Chi o cosa potrebbe dare la svolta decisiva?
«Difficile rispondere. Secondo me la società andrebbe strutturata meglio a livello di gestione e dovrebbe avvicinarsi in modo significativo alle esigenze della piazza. Il tutto, magari, anche tramite delle figure che conoscono bene Salerno e i suoi tifosi, capaci di ricreare quell’unità di intenti che al momento è distante anni luce».
Già, i tifosi. Lei una volta dichiarò che all’Arechi, ai suoi tempi, già dal riscaldamento era 1-0 per la Salernitana…
«Assolutamente sì, lo confermo. Già quando uscivamo dal tunnel per il riscaldamento si partiva 1-0 per noi e lo sapevano anche gli avversari. Si era creata una compattezza unica tra squadra ed ambiente. Non nascondo che ogni tanto, quando sono in casa, guardo le fotografie dell’Arechi di quegli anni meravigliosi, e ciò che ancora oggi mi colpisce è il fatto che non ci fosse uno spillo di spalti vuoto.

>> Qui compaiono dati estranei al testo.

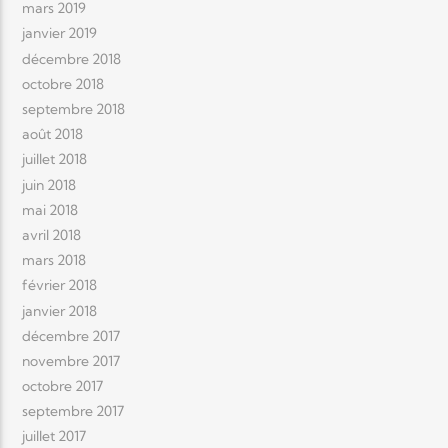
mars 2019
janvier 2019
décembre 2018
octobre 2018
septembre 2018
août 2018
juillet 2018
juin 2018
mai 2018
avril 2018
mars 2018
février 2018
janvier 2018
décembre 2017
novembre 2017
octobre 2017
septembre 2017
juillet 2017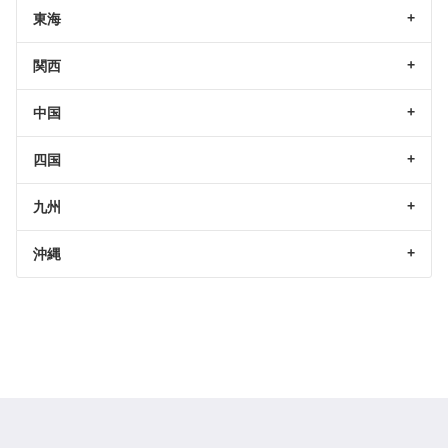
東海
関西
中国
四国
九州
沖縄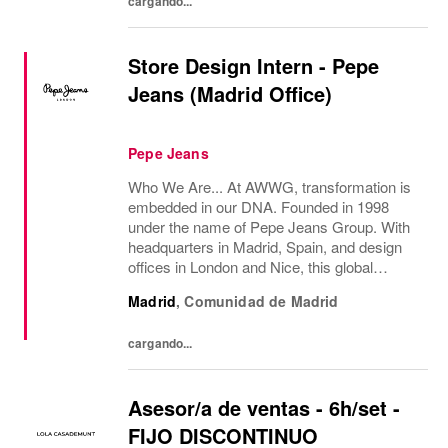
cargando...
Store Design Intern - Pepe
Jeans (Madrid Office)
Pepe Jeans
Who We Are... At AWWG, transformation is
embedded in our DNA. Founded in 1998
under the name of Pepe Jeans Group. With
headquarters in Madrid, Spain, and design
offices in London and Nice, this global
fashion group integrates the iconic brands
Madrid
,
Comunidad de Madrid
Pepe Jeans London, Hackett, and
Façonnable. AWWG...
cargando...
Asesor/a de ventas - 6h/set -
FIJO DISCONTINUO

Nel sottopassaggio, prima di uscire con l’arbitro e le squadre avversarie, ricordo che tremava tutto. Se ci penso mi vengono i brividi ancora adesso».
In conclusione, potremmo rivederla un giorno a Salerno in una veste diversa da quella del calciatore?
«Se dovesse chiamare la Salernitana per dirmi che ha bisogno di me per qualsiasi ruolo, verrei senza pensarci su due volte. Salerno per me è una seconda casa. Attualmente sto facendo il consulente di mercato e ho anche il patentino da direttore sportivo, e non posso nascondere che mi piacerebbe moltissimo lavorare per la Salernitana. Se ci fosse un progetto serio, anche domani mattina».